The Accademia Teatro alla Scala is unique in providing opportunities not only to singers and dancers, but to the full range of opera professionals including conductors, instrumentalists, scenographers, tailors, carpenters, photographers and lighting designers. The quality of its output is high (Anita Rachvelishvili and Pretty Yende are just two graduates of the voice department) which makes the Accademia's annual production – part of La Scala's main season – an event with as much draw as many other titles on the roster. This year there is another reason to bag a ticket while stocks last: Humperdinck's Hänsel und Gretel is on the bill, conducted by the expert of late Romantic German repertoire Marc Albrecht.
But it is Sven-Eric Bechtolf's production that provide the biggest thrills. It conforms to the trend established by previous Accademia productions, by keeping things simple. Bechtolf's seductively imaginative staging consists in a flat pack fairytale world full of surprises that delight like the contents of a pop up book. A shanty town in Act 1 is backgrounded by Manhattan style skyscrapers which cedes to a layered forest filled with strawberries, plumes of theatrical fog and larger than life cut outs of the singing cuckoo and his nodding companions. The coup de théâtre with which Bechtolf transitions between these two images – by dimming the lights and projecting swirling clouds over a descending scrim behind which the stage is swiftly rearranged, so that one scene fizzles into the next – is stunning. But nothing is more delectable than Act 3's depiction of the gingerbread house: a 2D representation overlain with alluring video projections of rainbow swirl lollipops and barber poles fronted with dancing gingerbread men.

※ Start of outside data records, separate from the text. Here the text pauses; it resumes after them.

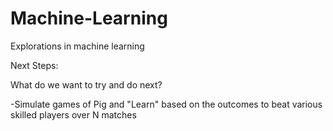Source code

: # Machine-Learning
Explorations in machine learning

Next Steps:

What do we want to try and do next? 

-Simulate games of Pig and "Learn" based on the outcomes to beat various skilled players over N matches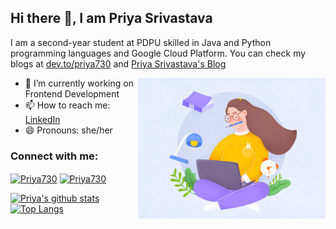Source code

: ## Hi there 👋, I am Priya Srivastava
I am a second-year student at PDPU skilled in Java and Python programming languages and Google Cloud Platform. 
You can check my blogs at [dev.to/priya730](https://dev.to/priya730) and [Priya Srivastava's Blog](https://priyasrivastava.hashnode.dev/)

<img align="right" alt="Coding" width="300" src="https://github.com/Priya730/Priya730/blob/master/MANAGING-THE-CRAZINESS-OF-A-WEB-DEVELOPER-SCHEDULE-banner2.gif">

- 🔭 I’m currently working on Frontend Development
- 📫 How to reach me: [LinkedIn](www.linkedin.com/in/priyasrivastava730)
- 😄 Pronouns: she/her


<!--<p align="left"> <img src="https://komarev.com/ghpvc/?username=Priya730&label=Profile%20views&color=129e00&style=plastic" alt="Priya730" /> </p>-->

<h3 align="left">Connect with me:</h3>
<a href="https://linkedin.com/in/priyasrivastava730" target="blank"><img align="center" src="https://cdn.jsdelivr.net/npm/simple-icons@3.0.1/icons/linkedin.svg" alt="Priya730" height="30" width="40" /></a>
<a href="https://twitter.com/shivikapriya" target="blank"><img align="center" src="https://cdn.jsdelivr.net/npm/simple-icons@3.0.1/icons/twitter.svg" alt="Priya730" height="30" width="40" /></a>


[![Priya's github stats](https://github-readme-stats.vercel.app/api?username=Priya730&count_private=true&show_icons=true)](https://github.com/Priya730/github-readme-stats)
[![Top Langs](https://github-readme-stats.vercel.app/api/top-langs/?username=Priya730&layout=compact)](https://github.com/Priya730/github-readme-stats)
<!--
**Priya730/Priya730** is a ✨ _special_ ✨ repository because its `README.md` (this file) appears on your GitHub profile.

Here are some ideas to get you started:

- 🔭 I’m currently working on ...
- 🌱 I’m currently learning ...
- 👯 I’m looking to collaborate on ...
- 🤔 I’m looking for help with ...
- 💬 Ask me about ...
- 📫 How to reach me: ...
- 😄 Pronouns: ...
- ⚡ Fun fact: ...
-->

Bechtolf dapples this magical world with realism, so that dishevelled vagabonds push makeshift cardboard homes (one becomes a kind of smoke-emitting tardis from which the Witch and the Sandman make their entries) as well as trolleys laden with assorted possessions across the stage. “Poverty porn" is how such portrayals of hardship presented in the cosy confines of an opera house might be described; but Bechtolf's imagery is illusively powerful. One scene seems evocative of the film Miracolo a Milano – Vittorio De Sica's tale of a shanty-town community constructing a utopia out of misery – when images of angels elevated skywards are projected onto a scrim. In Bechtolf's hands, Humperdinck's intoxicatingly whimsical score becomes an exhortation to lose ourselves to imaginary worlds beyond our mundane realities.